What the exercise asks >> Copy the listing in full and exactly, omitting its images.

Data excerpt >>
--- START ---

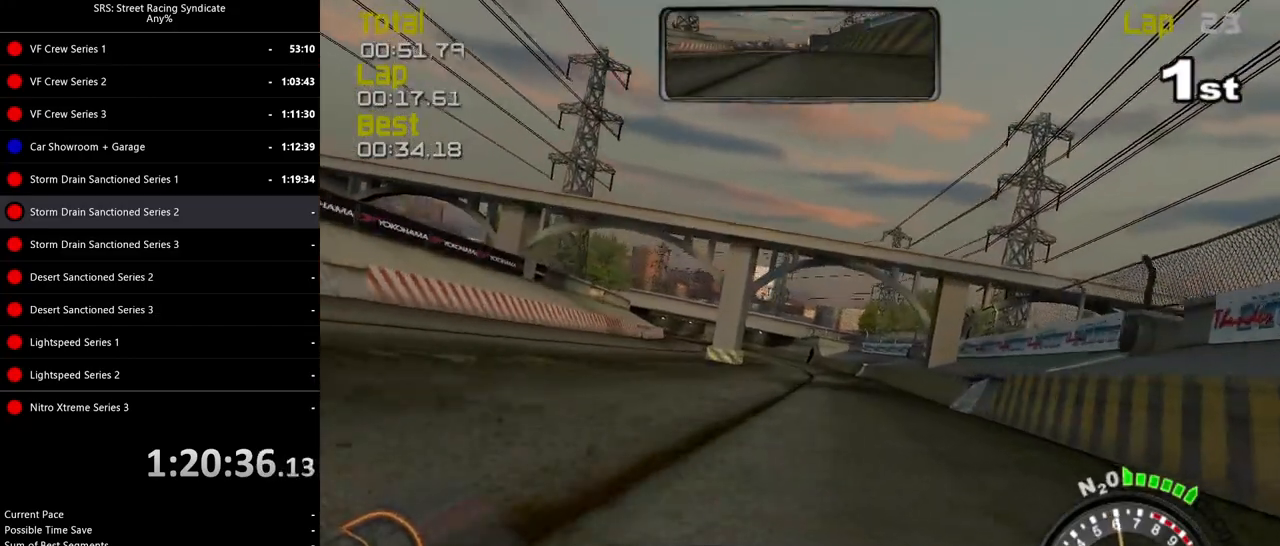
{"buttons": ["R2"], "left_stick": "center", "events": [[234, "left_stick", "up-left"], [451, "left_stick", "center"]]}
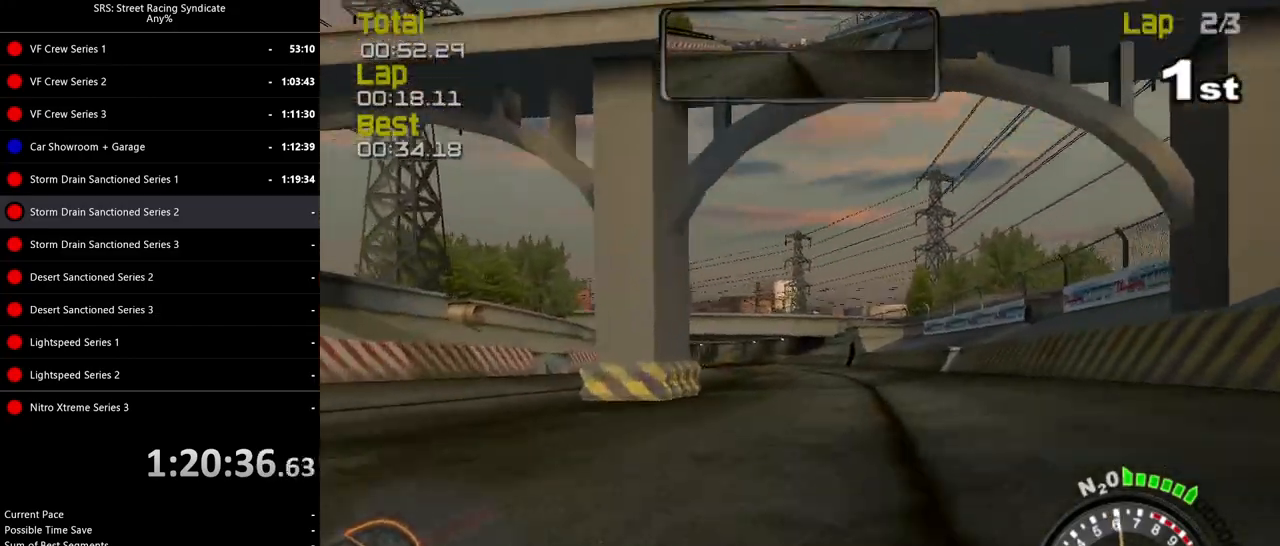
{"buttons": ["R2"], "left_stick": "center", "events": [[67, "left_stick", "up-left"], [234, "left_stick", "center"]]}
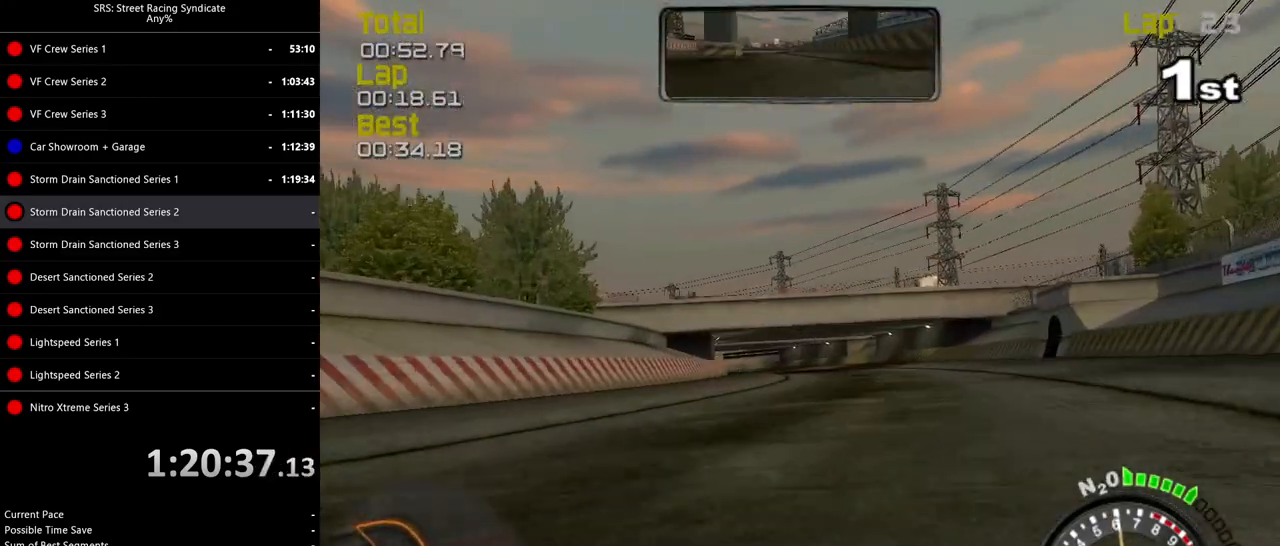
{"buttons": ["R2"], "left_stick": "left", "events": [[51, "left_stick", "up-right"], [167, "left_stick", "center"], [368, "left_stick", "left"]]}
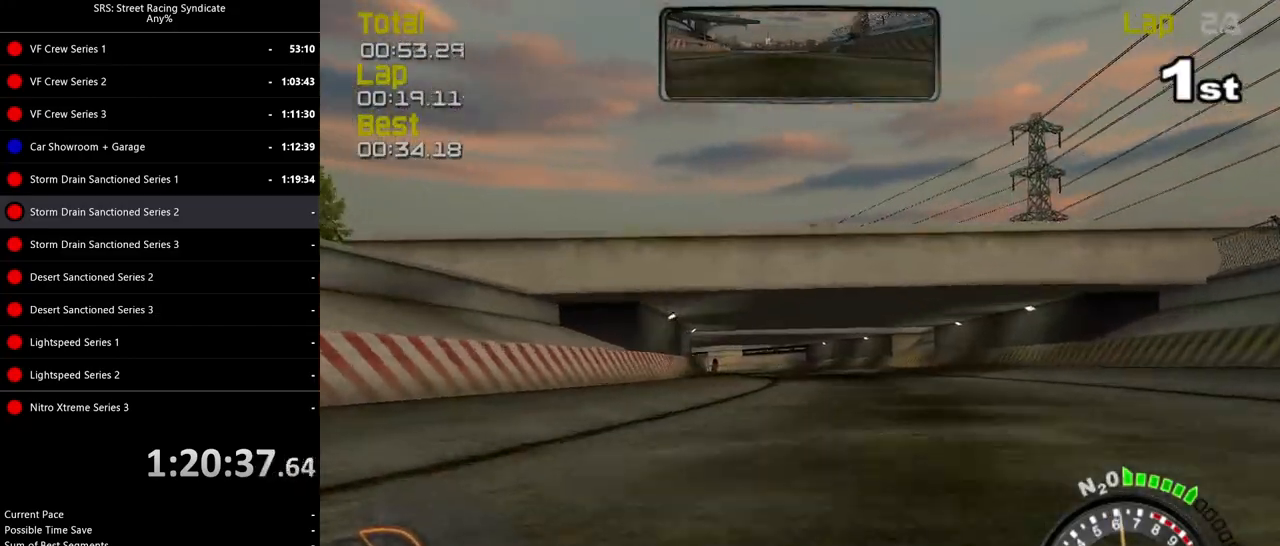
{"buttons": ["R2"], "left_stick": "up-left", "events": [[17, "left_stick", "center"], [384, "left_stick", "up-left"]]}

--- END ---

Answer area >>
{"buttons": ["R2"], "left_stick": "center", "events": [[234, "left_stick", "up-left"], [451, "left_stick", "center"]]}
{"buttons": ["R2"], "left_stick": "center", "events": [[67, "left_stick", "up-left"], [234, "left_stick", "center"]]}
{"buttons": ["R2"], "left_stick": "left", "events": [[51, "left_stick", "up-right"], [167, "left_stick", "center"], [368, "left_stick", "left"]]}
{"buttons": ["R2"], "left_stick": "up-left", "events": [[17, "left_stick", "center"], [384, "left_stick", "up-left"]]}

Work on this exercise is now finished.